Hi, all! Wondering if anyone can suggest resources on how to handle discrepant demographic responses in a longitudinal survey. For example, if a respondent identifies as LGBTQ+ in an initial screener but then not in the follow-up survey or if they identify as LGBTQ+ at baseline but then not at a follow-up wave. We’re trying to identify some best practices on how to treat these cases analytically.

1 Like

Hi allie - In my work, we would use the most recent response. This goes for race, ethnicity, sexual orientation and gender identity, disability, etc. Our reasoning is that these categories (many of which are not created by the people that inhabit them!) are meant to be fluid and not stagnant. I have found that with older populations and LGBTQ+ identity there tends not to be as much shift over time, but with younger people it is a different story, especially as new ways to identify regarding sexual orientation and gender identity evolve.

Analytically, you could try a couple of things 1) use identity as baseline; 2) use identity at follow up; and 3) look at the individuals who changed identities from baseline to follow-up (this is assuming you are using LGBTQ+ identity as a an independent variable) to see if they might be different than those that did not change during the study (especially look at age).

Good luck!


Great thread on an essential conversation! Thanks for raising it @allie and great reply @AileenDuldulao.

For me, it really depends on what you’re trying to measure in asking the demographic question - and what role the demographic data plays in your analysis.

If you’re doing a descriptive analysis and trying to understand something like the different percentages of people experiencing an event or using a service in each category, then I’d consider using the data from the time of collection that most closely measures what you’re trying to measure with the demographic data. Another option in addition to the ones suggested by @AileenDuldulao is to include them in both categories they have selected.

If you’d doing a causal model and need to include the demographic variable as a moderator or confounder, it’s often a good idea to format the demographic variable as a time-variant variable and including both.
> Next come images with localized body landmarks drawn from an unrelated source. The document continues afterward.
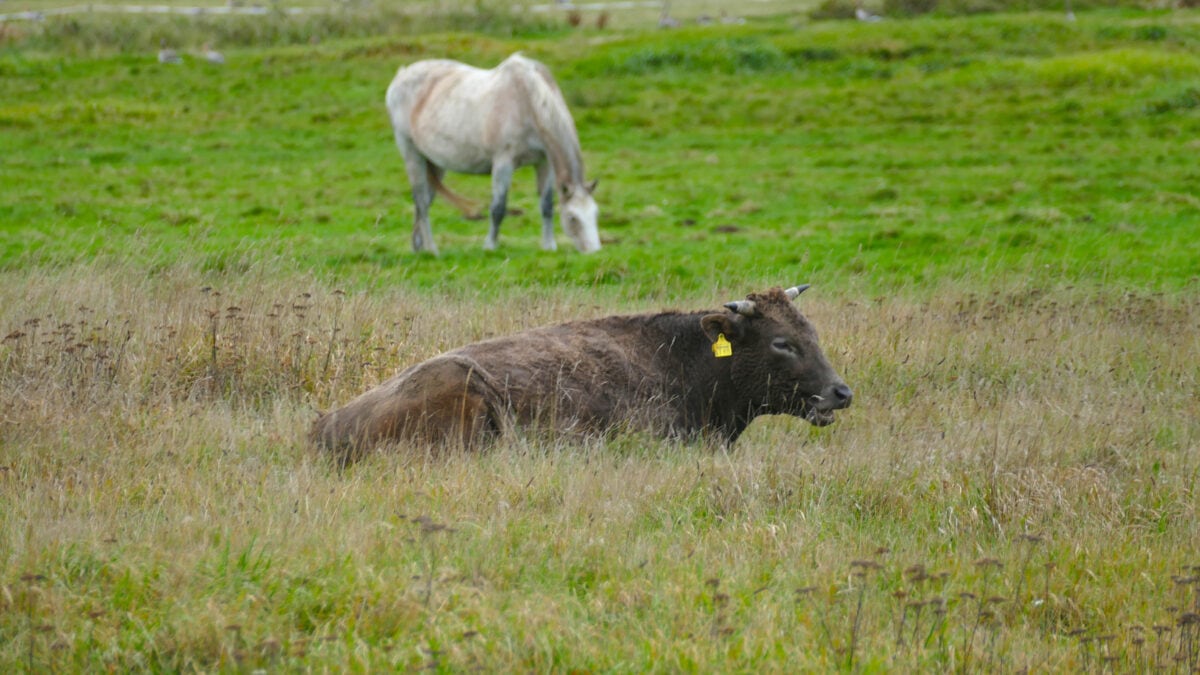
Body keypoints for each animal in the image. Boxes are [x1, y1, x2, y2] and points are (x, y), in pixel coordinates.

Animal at [384, 53, 600, 253]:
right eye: (573, 218)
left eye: (595, 214)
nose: (594, 251)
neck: (526, 102)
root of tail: (401, 75)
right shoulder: (503, 163)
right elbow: (498, 208)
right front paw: (490, 246)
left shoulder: (544, 163)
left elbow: (546, 205)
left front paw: (549, 246)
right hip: (412, 153)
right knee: (421, 200)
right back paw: (432, 249)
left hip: (434, 161)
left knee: (426, 201)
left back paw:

If you tell us a little more about the question you’re trying to answer with the analysis, I’d be happy to include an example from one of our projects.

1 Like

Thanks so much for these responses, @Heather and @AileenDuldulao! Helpful to hear how other folks have done it. For a bit more context, we’re doing some analyses to determine if a health intervention affects various population subgroups differently. The categories that seem to fluctuate the most over time are LGBTQIA+ status and mental health, which makes sense as both can be quite fluid; we’re just trying to determine if we should be more strict in our definition (e.g., include only respondents who identified as LGBTQIA+ in the current wave) or more lenient (e.g., include respondents who identified as LGBTQIA+ in any wave, even if they don’t identify as such in the current wave). We’re leaning toward the latter, as many factors can influence whether someone chooses to self-identify on a survey, but would love to hear any additional thoughts you all have!

1 Like

In an ideal world, I’d do it both ways and see what types of differences this makes. Of course, this is probably too resource-intensive for most real-world situations. I would tend to agree with you that if I could only choose one, I’d choose the latter and ensure it was labelled clearly.